Your Brand Has an AI Voice. You Just Don't Control It.
There is a conversation happening about your brand that you cannot see, cannot measure, and almost certainly cannot control. It's taking place inside ChatGPT, Claude, Perplexity, Gemini, Google's AI Overviews, and DeepSeek. Every day, millions of people ask these platforms to recommend products, services, and businesses. The platforms answer confidently, naming specific brands, citing sources, and making recommendations as though they were established fact.
Sometimes those recommendations are accurate. Sometimes they are completely fabricated.
The hallucination problem nobody is talking about
AI hallucination has received plenty of attention in academic and technical circles, but remarkably little in the context of brand reputation. When ChatGPT confidently tells a potential customer that your competitor offers a feature they don't, that isn't simply a technical error; it's a lost sale based on fiction. When it fails to mention your brand entirely in a category you've spent years building authority in, you lose a potential customer without ever knowing they existed.
This is fundamentally different from traditional search. On Google, you can see your ranking. You can monitor your position. You can run ads to appear where you don't rank organically. None of those mechanisms exist in AI search. There is no "position 7." There is no paid placement. The AI either names you or it doesn't; and unlike a Google result that a user might scroll past, an AI recommendation carries the weight of a direct, personal suggestion.
I wanted to understand what AI was actually saying about my own businesses. Not what I assumed it was saying. Not what I hoped. What it was genuinely telling people when they asked for recommendations in my industry. The answer was sobering enough to change the direction of my work entirely.
The tools exist. The understanding doesn't.

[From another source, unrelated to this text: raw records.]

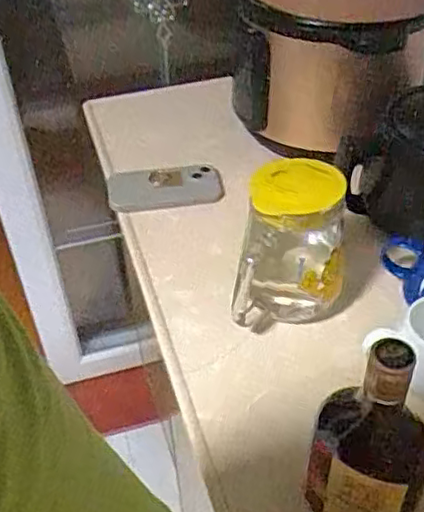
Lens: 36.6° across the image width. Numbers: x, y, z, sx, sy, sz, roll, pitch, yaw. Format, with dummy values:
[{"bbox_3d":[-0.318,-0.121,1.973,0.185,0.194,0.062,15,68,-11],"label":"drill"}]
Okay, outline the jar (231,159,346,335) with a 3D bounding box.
[{"bbox_3d":[0.082,-0.001,0.673,0.108,0.176,0.110,3,43,6],"label":"jar"}]

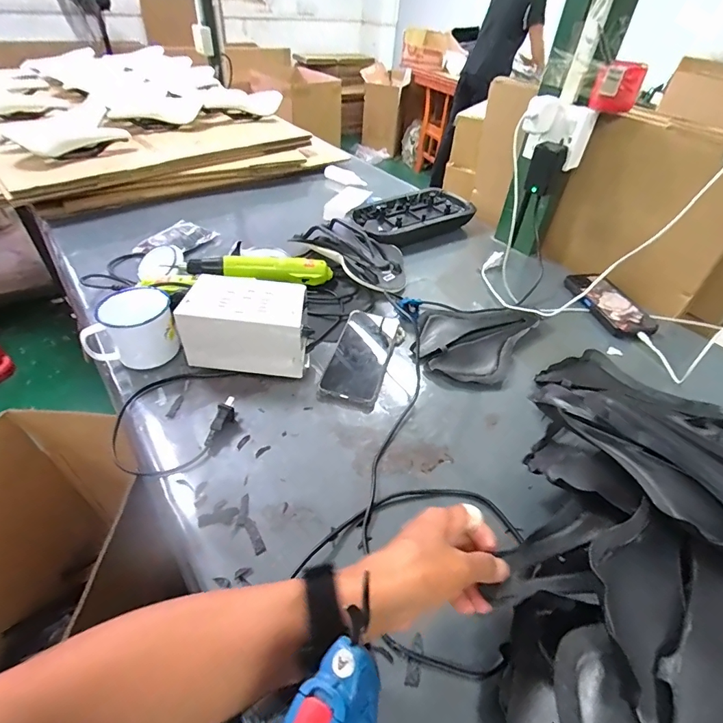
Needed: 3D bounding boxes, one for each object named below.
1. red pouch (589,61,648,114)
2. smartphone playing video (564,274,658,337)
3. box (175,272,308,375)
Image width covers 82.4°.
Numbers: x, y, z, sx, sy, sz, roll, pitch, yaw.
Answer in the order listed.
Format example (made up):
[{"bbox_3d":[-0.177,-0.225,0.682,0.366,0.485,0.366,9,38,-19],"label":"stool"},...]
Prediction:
[{"bbox_3d":[0.385,-0.414,0.625,0.063,0.060,0.030,19,46,15],"label":"red pouch"},{"bbox_3d":[0.432,-0.106,0.729,0.090,0.009,0.176,-9,46,-14],"label":"smartphone playing video"},{"bbox_3d":[-0.152,-0.051,0.564,0.157,0.099,0.098,6,44,1],"label":"box"}]

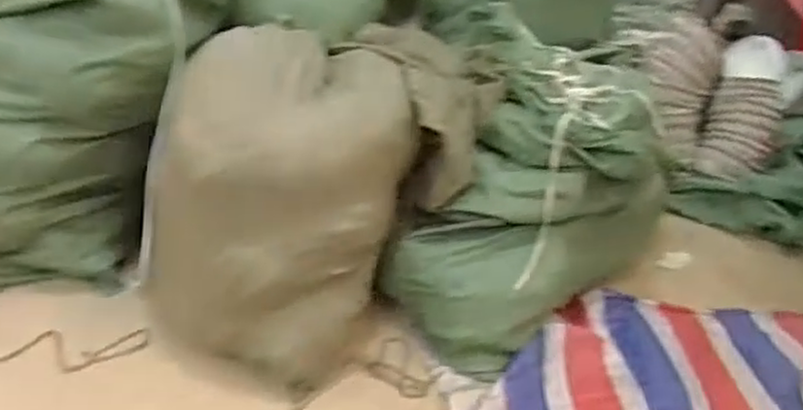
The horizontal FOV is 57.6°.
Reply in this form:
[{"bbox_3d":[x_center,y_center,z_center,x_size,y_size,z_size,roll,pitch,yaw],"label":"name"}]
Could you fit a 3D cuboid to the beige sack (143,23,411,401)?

The market has responded quickly. There are now dozens of B2B platforms offering AI visibility tracking, GEO auditing, brand monitoring dashboards, and citation analysis. Most charge between £100 and £500 per month and deliver impressive volumes of data. Visibility scores. Share of voice metrics. Competitor benchmarking. Action plans.
The question I keep returning to is this: what is a small business owner actually supposed to do with any of it?
I've spoken to founders who have signed up for these platforms and found themselves staring at dashboards full of metrics they don't understand, attached to recommended actions they don't know how to execute. "Improve your citation authority." Wonderful; how, specifically? "Optimise your content for AI retrieval." Where does one begin? "Your share of voice is 12%." Compared to what, and why should that number concern me when I'm trying to fulfil orders and respond to customer enquiries?
This is the gap that concerns me most. The tools exist; the awareness doesn't. The data is available; the understanding isn't. The industry is building sophisticated dashboards for an audience that hasn't yet grasped why the underlying problem matters.
We've been here before
It reminds me of the early days of search engine optimisation. Business owners were told they needed to "optimise their meta tags" and "build backlinks." Most people nodded along politely and did absolutely nothing, because nobody translated the jargon into something that made practical sense for their daily operations. The businesses that gained an enduring advantage were those that figured it out early, or found someone who could explain it without the technical posturing.
We are at precisely the same inflection point with AI search; except this time it is moving considerably faster. ChatGPT now serves over 200 million users weekly. Perplexity is growing rapidly. Google's AI Overviews are replacing the traditional links that people used to click. The landscape is shifting beneath every business, and most haven't yet realised there is ground to lose.
Who cares? Not enough people. That's the opportunity.
If you are a founder or marketing lead at a small or mid-sized business, the brands that begin paying attention to their AI visibility now will hold a significant, compounding advantage. Not because the tools are magic, but because these models are continuously learning. The associations they form about your brand, or your conspicuous absence from a category, reinforce themselves over time. A brand that establishes strong AI visibility today will be considerably harder to displace twelve months from now.
The inverse is equally true. Every month that passes without your brand appearing in AI recommendations is a month in which your competitors' associations strengthen and yours do not.
What's actually missing
What has been absent from this conversation isn't more data. It's clarity. It's the translation layer between "here's what AI says about you" and "here's what to do about it, in order of priority, explained in language that doesn't require a background in computational linguistics."
That conviction is what led us to build RivalScope. It tracks what six major AI platforms say about your brand across customisable prompts, shows you precisely where you're visible and where you're not, and provides a prioritised action plan in plain English. Not a dashboard of jargon. A clear, ordered list of what to do next; which content to create, which sources to pursue, which gaps to close.
If you're curious about what AI is currently saying about your brand, you can check your AI visibility for free. It takes roughly 60 seconds.
This space is changing by the day. Nobody has all the answers; least of all the AI. But choosing to ignore it is no longer a neutral decision. It's a competitive one.